With a disqualifying disposition, where you’re selling either within two years after grant or one year after exercise, there are even more details to keep up with. If your disqualifying disposition occurs in the same year as your exercise, your situation may involve AMT that’s now gone, leaving the sale of your shares as the only tax event (the taxes of which would be based on the price at which you sold). In this case, your options would receive NSO treatment and be taxed as ordinary income. On the other hand, if the exercise occurs in year one and your disqualifying disposition in year two, you’ll have two different taxable events on your hands, not to mention plenty of tax details to keep up with. We always encourage employees to work with a qualified tax professional, but it’s especially recommended in complex situations like disqualifying dispositions. Even a minor reporting error can cost you tens or hundreds of thousands of dollars in taxes. Don’t let bad tax work mess up your ISO exercise strategy. Work with someone who knows what they’re doing.

Exercise & sell

A unique feature of the exercise and sell strategy is that you can execute it as a single event. We call this transaction a cashless exercise.

How it works is you execute your cashless exercise through your brokerage company. The administrator of your equity rewards plan both exercises the options and sells the resulting shares. They then withdraw the cost of the exercise from the sale.

This strategy’s one-transaction nature makes it simple to execute. Its taxes are also more straightforward because there is no AMT to worry about, it’s taxed as ordinary income, and the event is naturally contained in a single calendar year. Another advantage of the exercise and sell strategy is that there’s no out-of-pocket cost for you.
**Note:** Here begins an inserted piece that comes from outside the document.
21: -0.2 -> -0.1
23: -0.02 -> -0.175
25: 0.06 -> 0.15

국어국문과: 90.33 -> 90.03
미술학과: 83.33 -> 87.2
To execute this strategy, simply treat your ISOs using our preferred approach for NSOs: Watch the stock until it reaches a price at which you’re happy to sell. Then, execute your exercise and sell strategy, pay the taxes you owe, and reinvest the cash into your investment plan.

Wait & exercise later

The final strategy for exercising your incentive stock options is to wait and exercise later… or wait and do nothing at all.
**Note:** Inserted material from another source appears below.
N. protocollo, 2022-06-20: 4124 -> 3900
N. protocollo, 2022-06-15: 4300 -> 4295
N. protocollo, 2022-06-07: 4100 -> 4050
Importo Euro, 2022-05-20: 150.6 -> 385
One of the greatest upsides of ISOs is that they have a fixed exercise price and a variable stock price. That means no matter how the stock price may change, your exercise price remains the same. If you’re uncertain of how the stock might perform or if you’d rather hold onto your cash and avoid complications of the AMT, waiting and exercising later — or waiting and doing nothing — can be a perfectly sound strategy.

Tailor your ISO exercise strategy to your needs

You may not know it, but it’s quite common for professionals to have multiple incentive stock option grants. If that’s the case for you, you could pursue multiple ISO exercise strategies across your different grants. Each strategy should be based on the number of options in each grant, the exercise price of each grant, and the tax outcome of exercising each grant. While having multiple grants with different exercise prices certainly complicates things, it also presents you with opportunities to pursue multiple ISO exercise strategies with your different grants.

Another thing to note is just because you choose a specific ISO exercise strategy for one of your stock option grants, it doesn’t set that choice in stone. Wanting to change strategies is perfectly okay — and to be expected. Pivoting is a natural response to your situation changing. That’s especially the case once your company transitions from pre- to post-IPO, where you’ll deal with a stock price that changes every day. As you continue to gather more information and your situation evolves, expect yourself to want to adjust your strategy.

Find the best ISO exercise strategy for you

Remember, there’s no one-size-fits all ISO exercise strategy, so choose the type of strategy that best suits your unique situation.

You have an entire menu of methods you can employ. Regardless of which strategy you choose, you can avoid tax mishaps by staying organized, keeping records of everything, paying attention to the details, and avoiding taking action before understanding the consequences.